Von der Scham zum Stolz

 

Nicht alle Menschen in Österreich können lesen und schreiben. Sie benötigen Hilfe bei amtlichen Briefen, beim Lesen von Medikamenten-Beipacktexten oder Fahrplänen und bemänteln ihre Not mit Ausreden wie „Ich habe die Brille vergessen, könnten Sie mir helfen?“. Erst wenn der Druck groß genug ist, suchen sie einen Weg aus der Lese-Misere – und finden ihn im Basisbildungszentrum abc-Salzburg, das kostenlose Kurse für Schreiben, Lesen und Rechnen anbietet. Umso stolzer sind sie jetzt, wo sie nicht nur Texte sinnerfassend lesen und schreiben können, sondern diese auch veröffentlicht werden.

 

von Teilnehmer*innen des Basisbildungszentrum abc-Salzburg

 

Schreiben
Schreiben bedeutet mir sehr viel.
Das habe ich wieder entdeckt, seit ich ins Abc gehe und fast ohne Fehler schreiben kann.
Leserlich schreiben geht auch schon besser als früher. Ich schreibe jetzt schön. Ich würde gerne noch schöner schreiben, dann ist Schreiben noch lustiger.
Schreiben ist schon wichtig für mich. Schreiben ist auch sehr wichtig zum Stressabbauen. Und wenn es in der Arbeit mal stressig ist, schreibe ich mir das im Kalender alles auf. Dann geht es mir besser.
(Kursteilnehmerin, 37 Jahre)

 

Neuanfang
Es gibt Momente im Leben, da weißt du nicht, wie es weitergeht, aber trotzdem findest du einen Weg. Vor ungefähr 20 Jahren war ich am Tiefpunkt meines Lebens angelangt, mein Körper war so ausgelaugt, ich wusste nicht mehr, wie es weitergehen sollte.
Das war für mich der Anstoß für mein weiteres Leben. Mir wurde bewusst, dass nicht immer die Arbeit das Wichtigste ist, sondern man muss sich Auszeiten nehmen und Dinge tun, die einem guttun.
So kam ich dazu, dass ich Jahr für Jahr neue Sachen ausprobierte.

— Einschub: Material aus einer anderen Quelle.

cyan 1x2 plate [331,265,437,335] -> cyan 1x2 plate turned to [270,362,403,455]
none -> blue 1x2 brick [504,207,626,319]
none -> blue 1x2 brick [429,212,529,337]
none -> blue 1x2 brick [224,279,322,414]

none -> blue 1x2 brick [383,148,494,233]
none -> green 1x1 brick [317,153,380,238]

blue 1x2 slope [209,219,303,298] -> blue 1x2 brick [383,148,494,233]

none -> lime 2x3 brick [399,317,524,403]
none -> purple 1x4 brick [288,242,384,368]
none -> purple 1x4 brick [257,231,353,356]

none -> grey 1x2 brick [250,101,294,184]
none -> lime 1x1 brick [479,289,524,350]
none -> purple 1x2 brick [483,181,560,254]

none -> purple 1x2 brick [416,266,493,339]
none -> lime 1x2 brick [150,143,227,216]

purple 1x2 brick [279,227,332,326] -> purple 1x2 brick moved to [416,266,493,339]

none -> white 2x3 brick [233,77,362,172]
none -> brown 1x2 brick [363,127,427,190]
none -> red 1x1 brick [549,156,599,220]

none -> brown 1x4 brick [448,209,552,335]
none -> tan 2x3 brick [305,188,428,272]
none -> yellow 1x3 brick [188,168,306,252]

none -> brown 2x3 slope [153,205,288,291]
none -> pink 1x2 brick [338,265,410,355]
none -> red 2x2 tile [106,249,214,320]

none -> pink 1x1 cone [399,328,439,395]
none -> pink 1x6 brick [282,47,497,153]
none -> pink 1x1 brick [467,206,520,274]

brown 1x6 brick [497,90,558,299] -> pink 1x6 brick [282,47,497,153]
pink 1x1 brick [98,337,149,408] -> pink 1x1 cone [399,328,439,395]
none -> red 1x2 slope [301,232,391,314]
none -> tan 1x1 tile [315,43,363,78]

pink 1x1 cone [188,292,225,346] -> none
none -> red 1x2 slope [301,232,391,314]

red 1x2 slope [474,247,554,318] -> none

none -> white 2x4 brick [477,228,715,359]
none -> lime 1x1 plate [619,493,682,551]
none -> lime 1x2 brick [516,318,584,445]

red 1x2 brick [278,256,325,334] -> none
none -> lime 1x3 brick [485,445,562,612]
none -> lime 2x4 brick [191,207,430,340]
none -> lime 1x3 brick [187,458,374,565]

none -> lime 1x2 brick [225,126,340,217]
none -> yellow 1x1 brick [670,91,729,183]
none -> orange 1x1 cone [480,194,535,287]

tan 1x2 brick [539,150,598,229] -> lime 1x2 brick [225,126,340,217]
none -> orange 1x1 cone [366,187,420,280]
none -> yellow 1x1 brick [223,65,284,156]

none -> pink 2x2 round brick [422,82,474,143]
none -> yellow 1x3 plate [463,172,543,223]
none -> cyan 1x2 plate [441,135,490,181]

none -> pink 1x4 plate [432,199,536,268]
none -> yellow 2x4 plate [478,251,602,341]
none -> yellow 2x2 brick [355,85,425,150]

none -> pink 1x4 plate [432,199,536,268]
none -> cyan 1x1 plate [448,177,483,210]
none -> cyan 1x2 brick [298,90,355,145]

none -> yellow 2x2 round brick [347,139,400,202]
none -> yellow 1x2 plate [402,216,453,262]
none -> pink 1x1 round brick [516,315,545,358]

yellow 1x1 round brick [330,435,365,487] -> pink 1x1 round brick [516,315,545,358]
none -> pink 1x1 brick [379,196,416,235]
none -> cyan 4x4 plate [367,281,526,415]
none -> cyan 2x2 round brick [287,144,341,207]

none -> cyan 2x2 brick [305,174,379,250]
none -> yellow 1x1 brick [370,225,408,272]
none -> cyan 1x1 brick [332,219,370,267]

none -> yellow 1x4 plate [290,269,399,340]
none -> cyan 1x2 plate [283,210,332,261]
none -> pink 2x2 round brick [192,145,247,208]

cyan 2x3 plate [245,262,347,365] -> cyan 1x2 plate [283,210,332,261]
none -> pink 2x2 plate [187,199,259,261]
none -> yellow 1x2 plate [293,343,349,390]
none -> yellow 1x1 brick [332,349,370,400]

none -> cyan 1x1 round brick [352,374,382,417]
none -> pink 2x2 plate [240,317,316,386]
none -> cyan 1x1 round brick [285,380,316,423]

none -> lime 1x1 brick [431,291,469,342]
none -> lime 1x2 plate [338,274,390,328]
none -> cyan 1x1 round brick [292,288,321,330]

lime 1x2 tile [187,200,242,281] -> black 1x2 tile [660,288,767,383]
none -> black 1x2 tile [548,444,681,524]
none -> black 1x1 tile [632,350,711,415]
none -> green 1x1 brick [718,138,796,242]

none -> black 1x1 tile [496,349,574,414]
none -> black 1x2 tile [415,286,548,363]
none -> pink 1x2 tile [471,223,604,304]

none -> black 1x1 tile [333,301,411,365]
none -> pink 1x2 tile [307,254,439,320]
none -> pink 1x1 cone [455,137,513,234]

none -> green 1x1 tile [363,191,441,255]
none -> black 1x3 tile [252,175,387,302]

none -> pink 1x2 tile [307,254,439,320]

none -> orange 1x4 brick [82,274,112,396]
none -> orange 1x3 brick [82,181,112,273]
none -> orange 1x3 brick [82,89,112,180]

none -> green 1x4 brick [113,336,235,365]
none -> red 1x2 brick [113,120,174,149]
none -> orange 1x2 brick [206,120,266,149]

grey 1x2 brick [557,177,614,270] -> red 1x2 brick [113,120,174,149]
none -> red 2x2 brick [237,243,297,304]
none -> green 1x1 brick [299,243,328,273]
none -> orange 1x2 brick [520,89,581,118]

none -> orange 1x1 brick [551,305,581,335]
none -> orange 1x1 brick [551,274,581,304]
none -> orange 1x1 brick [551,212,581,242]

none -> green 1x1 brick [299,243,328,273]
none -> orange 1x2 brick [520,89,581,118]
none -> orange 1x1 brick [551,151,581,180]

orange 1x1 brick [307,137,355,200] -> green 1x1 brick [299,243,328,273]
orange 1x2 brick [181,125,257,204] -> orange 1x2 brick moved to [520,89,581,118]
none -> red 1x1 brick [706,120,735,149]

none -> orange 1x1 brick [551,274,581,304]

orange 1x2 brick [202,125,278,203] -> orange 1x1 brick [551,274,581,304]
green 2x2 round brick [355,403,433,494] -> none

Ich meldete mich beim Yoga an, ging zum Kirchenchor, machte sogar noch eine Ausbildung zur Heimhelferin und momentan absolviere ich einen abc-Kurs.
Für mich war das der Beginn meines neuen Lebens, was ich jetzt voll und ganz genieße.
(Kursteilnehmerin, 51 Jahre)

 

Meine Krankheit
Vor zwei Jahren haben die Ärzte Krebs bei mir festgestellt. Das war ein harter Schlag für mich und meine Familie. Und ein harter Weg.
Ich lag fünf Wochen im Krankenhaus und hab hinterher eine Chemotherapie bekommen. Es war ein schreckliches halbes Jahr und manchmal habe ich geglaubt, dass ich es nicht aushalte. Aber man ist doch sehr stark, wenn es um sein Leben geht. Ich habe eineinhalb Jahre nicht mehr gearbeitet und fühlte mich nicht so richtig wohl. Seit ich wieder arbeite, geht’s mir wieder gut. Ich muss halt alle zwei Monate zum Arzt zur Kontrolle, aber das mach ich gern. Man muss das Leben nicht gleich aufgeben, wenn das Schicksal es mal nicht so gut meint.
(Kursteilnehmerin, 49 Jahre)

 

Meine beste Strategie
Ich habe Situationen gehabt, gerade bei Ämtern, wo ich die Zettel ausfüllen musste. Ich habe mir gedacht: „Warum habe ich in der Schule nicht besser aufgepasst?
Und warum hat meine Mutter keine Zeit gehabt, mit mir zu lernen?“ Wir waren acht Kinder. Es tut mir sehr weh, dass ich nicht gut schreiben kann, ich hätte sicher ein Buch geschrieben. Mein Ziel ist, viel zu lesen und zu schreiben und am Computer zu üben. Ich merke, dass ich besser bin, wenn ich lerne.
Früher war meine Schwester mit bei den Ämtern. Jetzt gehe ich überall alleine hin. Ich habe auch jetzt „Die ganze Woche“ bestellt, damit ich jede Woche viel lese. Ich bin jetzt viel sicherer als früher. Ein Profi werde ich sicher nicht mehr. Für den Alltag bin ich aber viel sicherer.